**EXERCISE:**
Could you repeat the whole listing below exactly, omitting any picture it holds?

**RECORDS FOR THIS EXERCISE:**
──────────────────────────────

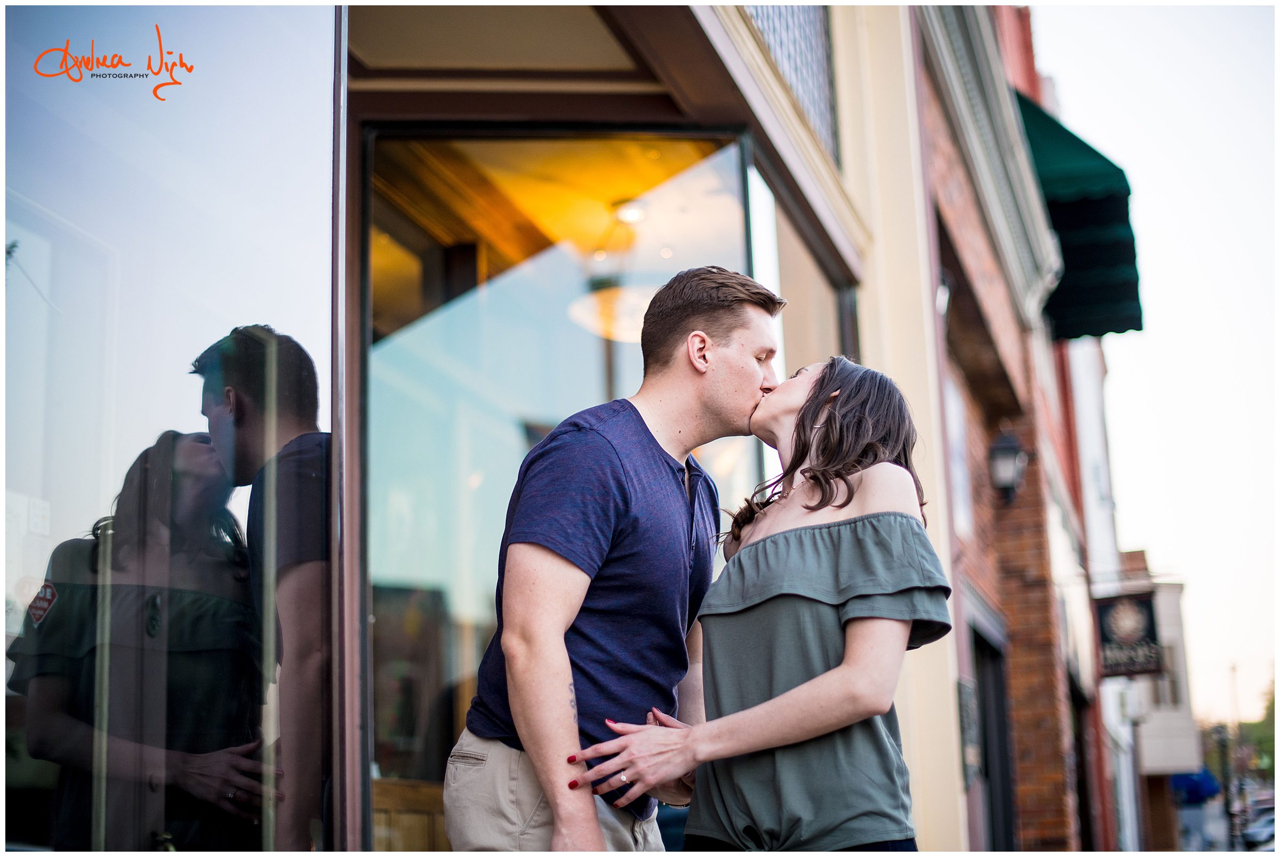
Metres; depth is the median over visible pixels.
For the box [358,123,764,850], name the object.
shop window
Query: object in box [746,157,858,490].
window
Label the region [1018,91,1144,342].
green awning
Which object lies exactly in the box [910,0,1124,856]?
brick building
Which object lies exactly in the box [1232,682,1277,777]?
tree
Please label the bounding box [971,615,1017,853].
doorway
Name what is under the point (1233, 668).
pole
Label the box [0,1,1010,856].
building
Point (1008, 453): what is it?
wall lantern
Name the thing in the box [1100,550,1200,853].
distant building
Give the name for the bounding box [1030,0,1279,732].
sky
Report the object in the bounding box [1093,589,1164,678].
hanging sign
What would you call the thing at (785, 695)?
woman
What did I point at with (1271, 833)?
car
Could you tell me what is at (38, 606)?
sticker
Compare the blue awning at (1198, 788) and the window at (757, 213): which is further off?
the blue awning at (1198, 788)
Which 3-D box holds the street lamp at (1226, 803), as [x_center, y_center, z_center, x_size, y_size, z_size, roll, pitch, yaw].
[12.044,7.638,37.733,0.549,3.331,0.484,-4,-11,14]
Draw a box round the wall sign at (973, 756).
[956,678,980,784]
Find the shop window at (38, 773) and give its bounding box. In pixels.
[1,0,336,856]
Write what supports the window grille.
in the building at (670, 116)
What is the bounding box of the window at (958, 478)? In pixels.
[944,376,973,546]
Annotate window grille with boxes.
[738,0,841,160]
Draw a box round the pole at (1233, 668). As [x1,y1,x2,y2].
[1227,661,1244,850]
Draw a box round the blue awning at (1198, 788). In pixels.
[1169,766,1222,805]
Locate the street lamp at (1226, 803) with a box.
[1212,721,1236,850]
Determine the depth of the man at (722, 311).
3.39 m
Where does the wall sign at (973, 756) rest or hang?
attached to the brick building at (950, 178)
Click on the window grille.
(820, 38)
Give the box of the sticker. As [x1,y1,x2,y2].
[28,579,58,625]
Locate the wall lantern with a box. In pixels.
[987,428,1028,502]
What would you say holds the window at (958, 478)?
in the brick building at (950, 178)
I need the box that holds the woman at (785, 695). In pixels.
[568,353,946,854]
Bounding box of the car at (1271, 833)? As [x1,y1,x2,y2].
[1240,800,1277,849]
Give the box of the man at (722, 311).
[450,261,779,853]
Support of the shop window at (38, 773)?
in the building at (670, 116)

──────────────────────────────

**ANSWER FOR THIS EXERCISE:**
Metres; depth is the median over visible pixels.
For the box [358,123,764,850], name the object.
shop window
Query: object in box [746,157,858,490].
window
Label the region [1018,91,1144,342].
green awning
Which object lies exactly in the box [910,0,1124,856]?
brick building
Which object lies exactly in the box [1232,682,1277,777]?
tree
Please label the bounding box [971,615,1017,853].
doorway
Name what is under the point (1233, 668).
pole
Label the box [0,1,1010,856].
building
Point (1008, 453): what is it?
wall lantern
Name the thing in the box [1100,550,1200,853].
distant building
Give the name for the bounding box [1030,0,1279,732].
sky
Report the object in the bounding box [1093,589,1164,678].
hanging sign
What would you call the thing at (785, 695)?
woman
What did I point at with (1271, 833)?
car
Could you tell me what is at (38, 606)?
sticker
Compare the blue awning at (1198, 788) and the window at (757, 213): which is further off?
the blue awning at (1198, 788)
Which 3-D box holds the street lamp at (1226, 803), as [x_center, y_center, z_center, x_size, y_size, z_size, roll, pitch, yaw].
[12.044,7.638,37.733,0.549,3.331,0.484,-4,-11,14]
Draw a box round the wall sign at (973, 756).
[956,678,980,784]
Find the shop window at (38, 773) and give its bounding box. In pixels.
[1,0,336,856]
Write what supports the window grille.
in the building at (670, 116)
What is the bounding box of the window at (958, 478)? In pixels.
[944,376,973,546]
Annotate window grille with boxes.
[738,0,841,160]
Draw a box round the pole at (1233, 668). As [x1,y1,x2,y2].
[1227,661,1244,850]
Draw a box round the blue awning at (1198, 788). In pixels.
[1169,766,1222,805]
Locate the street lamp at (1226, 803) with a box.
[1212,721,1236,850]
Determine the depth of the man at (722, 311).
3.39 m
Where does the wall sign at (973, 756) rest or hang?
attached to the brick building at (950, 178)
Click on the window grille.
(820, 38)
Give the box of the sticker. As [x1,y1,x2,y2].
[28,579,58,625]
Locate the wall lantern with a box. In pixels.
[987,428,1028,502]
What would you say holds the window at (958, 478)?
in the brick building at (950, 178)
I need the box that holds the woman at (785, 695). In pixels.
[568,353,946,854]
Bounding box of the car at (1271, 833)? As [x1,y1,x2,y2].
[1240,800,1277,849]
Give the box of the man at (722, 311).
[450,261,779,853]
Support of the shop window at (38, 773)?
in the building at (670, 116)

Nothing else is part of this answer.